#### [TASK BRIEF]
Restate all the entries exactly as they appear, apart from the pictures.

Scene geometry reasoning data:
::::::::::
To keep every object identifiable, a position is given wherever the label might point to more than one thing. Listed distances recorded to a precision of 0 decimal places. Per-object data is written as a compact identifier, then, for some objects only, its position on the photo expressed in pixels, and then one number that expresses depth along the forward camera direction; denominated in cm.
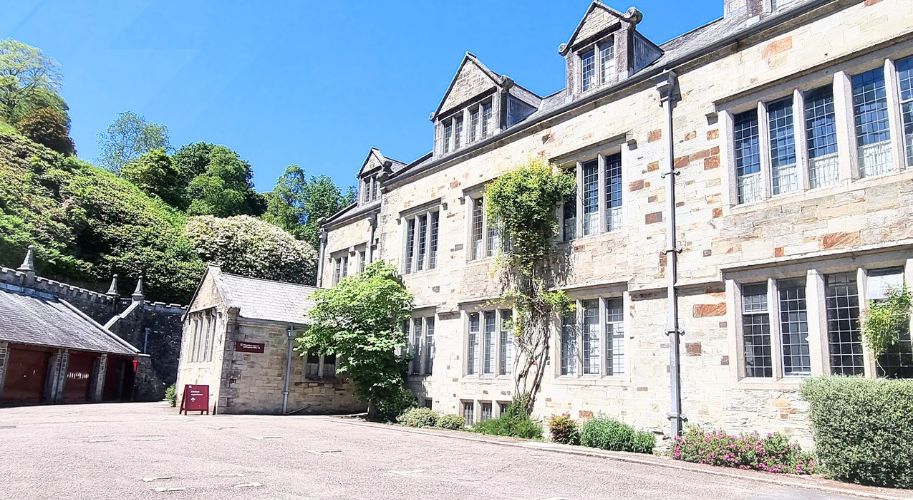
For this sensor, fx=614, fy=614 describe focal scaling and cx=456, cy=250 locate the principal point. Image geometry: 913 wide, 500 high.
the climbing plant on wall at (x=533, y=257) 1617
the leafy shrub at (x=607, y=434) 1310
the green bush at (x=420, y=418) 1834
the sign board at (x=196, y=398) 2088
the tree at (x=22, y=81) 5706
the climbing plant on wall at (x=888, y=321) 996
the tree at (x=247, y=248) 4519
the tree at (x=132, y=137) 6969
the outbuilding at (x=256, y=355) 2128
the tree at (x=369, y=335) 1969
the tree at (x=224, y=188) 5816
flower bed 1052
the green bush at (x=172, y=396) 2717
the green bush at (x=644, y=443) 1285
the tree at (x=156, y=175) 5544
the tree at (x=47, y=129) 4959
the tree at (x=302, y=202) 6223
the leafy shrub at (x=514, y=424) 1520
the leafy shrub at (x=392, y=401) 1970
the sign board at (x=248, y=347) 2141
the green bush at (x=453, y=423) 1761
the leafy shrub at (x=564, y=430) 1433
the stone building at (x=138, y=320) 3347
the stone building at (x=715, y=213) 1097
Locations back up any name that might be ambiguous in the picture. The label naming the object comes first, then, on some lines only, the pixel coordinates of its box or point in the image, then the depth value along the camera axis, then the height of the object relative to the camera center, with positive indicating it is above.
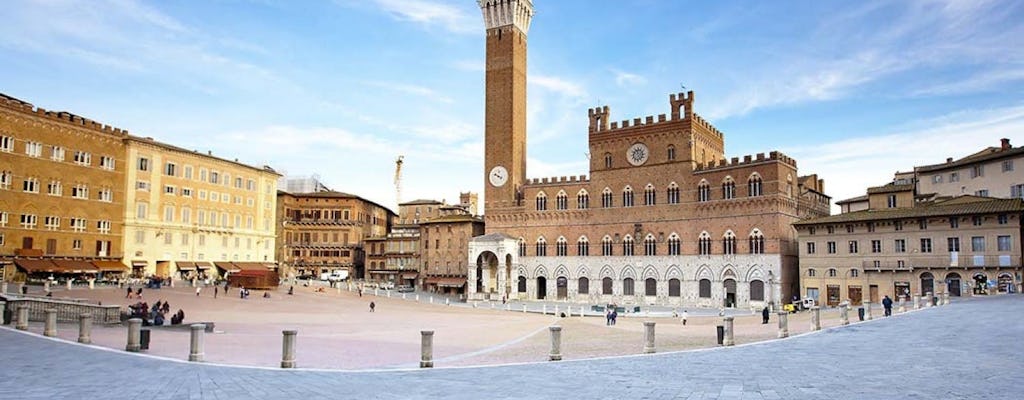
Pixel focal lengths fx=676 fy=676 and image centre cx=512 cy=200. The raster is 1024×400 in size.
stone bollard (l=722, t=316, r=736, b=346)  21.91 -2.22
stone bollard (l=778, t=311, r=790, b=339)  23.94 -2.13
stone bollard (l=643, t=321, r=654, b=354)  20.00 -2.15
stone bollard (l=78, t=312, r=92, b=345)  20.42 -2.07
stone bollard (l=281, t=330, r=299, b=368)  16.72 -2.19
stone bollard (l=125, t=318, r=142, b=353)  19.22 -2.14
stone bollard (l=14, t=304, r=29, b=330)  23.14 -1.98
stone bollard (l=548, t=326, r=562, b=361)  18.31 -2.20
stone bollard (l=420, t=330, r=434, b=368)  17.11 -2.22
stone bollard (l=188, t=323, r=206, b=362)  17.52 -2.17
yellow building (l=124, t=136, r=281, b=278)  58.19 +4.55
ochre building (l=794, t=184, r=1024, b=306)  42.28 +1.21
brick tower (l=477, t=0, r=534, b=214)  68.31 +16.27
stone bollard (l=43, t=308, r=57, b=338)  21.81 -2.09
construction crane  117.32 +14.51
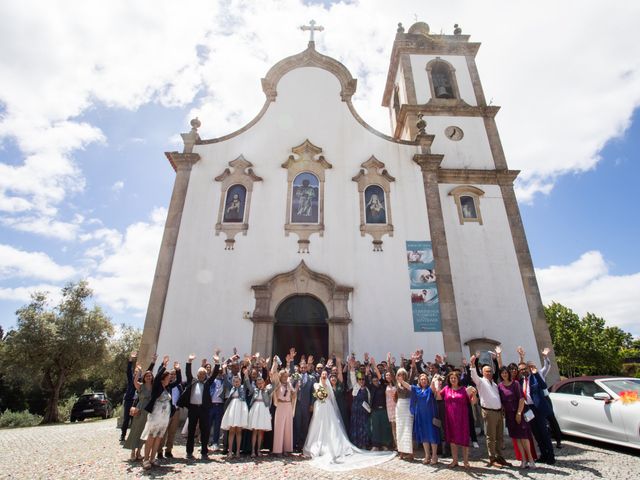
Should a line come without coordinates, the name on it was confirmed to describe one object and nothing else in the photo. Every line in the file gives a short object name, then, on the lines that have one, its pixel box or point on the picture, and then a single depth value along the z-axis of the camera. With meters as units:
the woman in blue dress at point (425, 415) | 6.37
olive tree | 19.77
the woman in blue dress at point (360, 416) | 7.42
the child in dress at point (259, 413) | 6.70
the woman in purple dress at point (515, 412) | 6.04
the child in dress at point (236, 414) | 6.58
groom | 7.43
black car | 19.45
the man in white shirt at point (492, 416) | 6.15
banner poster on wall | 11.50
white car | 6.77
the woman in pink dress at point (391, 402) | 7.28
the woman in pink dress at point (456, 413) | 6.04
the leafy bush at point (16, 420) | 17.72
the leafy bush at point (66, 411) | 22.41
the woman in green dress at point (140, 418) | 6.31
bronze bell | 18.44
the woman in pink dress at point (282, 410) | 6.92
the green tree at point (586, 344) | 33.09
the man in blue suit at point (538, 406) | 6.31
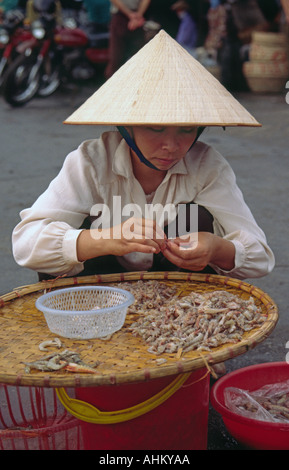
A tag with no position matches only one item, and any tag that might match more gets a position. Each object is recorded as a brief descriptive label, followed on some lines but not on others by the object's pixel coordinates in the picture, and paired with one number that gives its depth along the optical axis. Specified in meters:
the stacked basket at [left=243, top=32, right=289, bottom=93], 7.79
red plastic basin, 1.72
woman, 1.93
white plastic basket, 1.70
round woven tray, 1.46
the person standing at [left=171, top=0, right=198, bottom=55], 9.62
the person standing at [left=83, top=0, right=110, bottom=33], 9.45
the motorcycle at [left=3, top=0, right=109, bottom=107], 7.64
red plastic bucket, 1.63
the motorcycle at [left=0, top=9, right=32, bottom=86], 8.10
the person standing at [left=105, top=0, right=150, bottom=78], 7.29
::::::::::
#### [REPLY]
To keep every object identifiable, a position is given wherever the label might point to more than one thing. Listed distances recorded to a precision of 0 decimal places. Per-object data is written as a compact identifier, then, for some objects only, its position on the photo expressed in pixels, and then one number that expresses depth along the forward camera direction; denominated in cm.
For this sensor, fx=614, fy=614 describe focal scaling and cx=456, cy=250 locate the principal point. Image geometry: 913 wide, 500 high.
the climbing plant on wall at (x=533, y=257) 1617
the leafy shrub at (x=607, y=434) 1310
the green bush at (x=420, y=418) 1834
the sign board at (x=196, y=398) 2088
the tree at (x=22, y=81) 5706
the climbing plant on wall at (x=888, y=321) 996
the tree at (x=247, y=248) 4519
the tree at (x=132, y=137) 6969
the outbuilding at (x=256, y=355) 2128
the tree at (x=369, y=335) 1969
the tree at (x=224, y=188) 5816
flower bed 1052
the green bush at (x=172, y=396) 2717
the green bush at (x=644, y=443) 1285
the tree at (x=156, y=175) 5544
the tree at (x=47, y=129) 4959
the tree at (x=302, y=202) 6223
the leafy shrub at (x=514, y=424) 1520
the leafy shrub at (x=392, y=401) 1970
the sign board at (x=248, y=347) 2141
the green bush at (x=453, y=423) 1761
the leafy shrub at (x=564, y=430) 1433
the stone building at (x=138, y=320) 3347
the stone building at (x=715, y=213) 1097
Locations back up any name that might be ambiguous in the picture. The label naming the object comes first, then, on some lines only, the pixel coordinates of its box or point in the image, then the depth value along the camera axis, then the height of the object relative to the camera center, with positive indicating it is above.
Pixel focal lengths fx=676 fy=676 and image centre cx=512 cy=200. The raster is 1024×400 in size.
stone bollard (l=722, t=316, r=736, b=346)  21.91 -2.22
stone bollard (l=778, t=311, r=790, b=339)  23.94 -2.13
stone bollard (l=643, t=321, r=654, b=354)  20.00 -2.15
stone bollard (l=78, t=312, r=92, b=345)  20.42 -2.07
stone bollard (l=281, t=330, r=299, b=368)  16.72 -2.19
stone bollard (l=125, t=318, r=142, b=353)  19.22 -2.14
stone bollard (l=14, t=304, r=29, b=330)  23.14 -1.98
stone bollard (l=548, t=326, r=562, b=361)  18.31 -2.20
stone bollard (l=420, t=330, r=434, b=368)  17.11 -2.22
stone bollard (l=188, t=323, r=206, b=362)  17.52 -2.17
yellow building (l=124, t=136, r=281, b=278)  58.19 +4.55
ochre building (l=794, t=184, r=1024, b=306)  42.28 +1.21
brick tower (l=477, t=0, r=534, b=214)  68.31 +16.27
stone bollard (l=43, t=308, r=57, b=338)  21.81 -2.09
construction crane  117.32 +14.51
Should a line come without coordinates, the name on it was confirmed to describe one object and nothing else in the photo. Every line in the file gives a short object name, then, on the lines that have one, its pixel box or point on the picture, and then a single depth value along the z-axis of the camera. With meters as units:
the woman in blue dress at point (425, 415) | 6.37
olive tree | 19.77
the woman in blue dress at point (360, 416) | 7.42
the child in dress at point (259, 413) | 6.70
the woman in purple dress at point (515, 412) | 6.04
the child in dress at point (236, 414) | 6.58
groom | 7.43
black car | 19.45
the man in white shirt at point (492, 416) | 6.15
banner poster on wall | 11.50
white car | 6.77
the woman in pink dress at point (391, 402) | 7.28
the woman in pink dress at point (456, 413) | 6.04
the leafy bush at point (16, 420) | 17.72
the leafy bush at point (66, 411) | 22.41
the woman in green dress at point (140, 418) | 6.31
bronze bell | 18.44
the woman in pink dress at point (282, 410) | 6.92
the green tree at point (586, 344) | 33.09
the man in blue suit at point (538, 406) | 6.31
A tag with no position matches only one item, and any tag that might match more gets a position. Each object is recorded as a brief descriptive label, followed on some lines but not on others by the object's pixel coordinates in the picture, and paired with one number that gives its depth along the optical axis. Specified in meters:
the stacked basket at [left=243, top=32, right=289, bottom=93], 7.79
red plastic basin, 1.72
woman, 1.93
white plastic basket, 1.70
round woven tray, 1.46
the person standing at [left=171, top=0, right=198, bottom=55], 9.62
the person standing at [left=83, top=0, right=110, bottom=33], 9.45
the motorcycle at [left=3, top=0, right=109, bottom=107], 7.64
red plastic bucket, 1.63
the motorcycle at [left=0, top=9, right=32, bottom=86], 8.10
the person standing at [left=105, top=0, right=150, bottom=78], 7.29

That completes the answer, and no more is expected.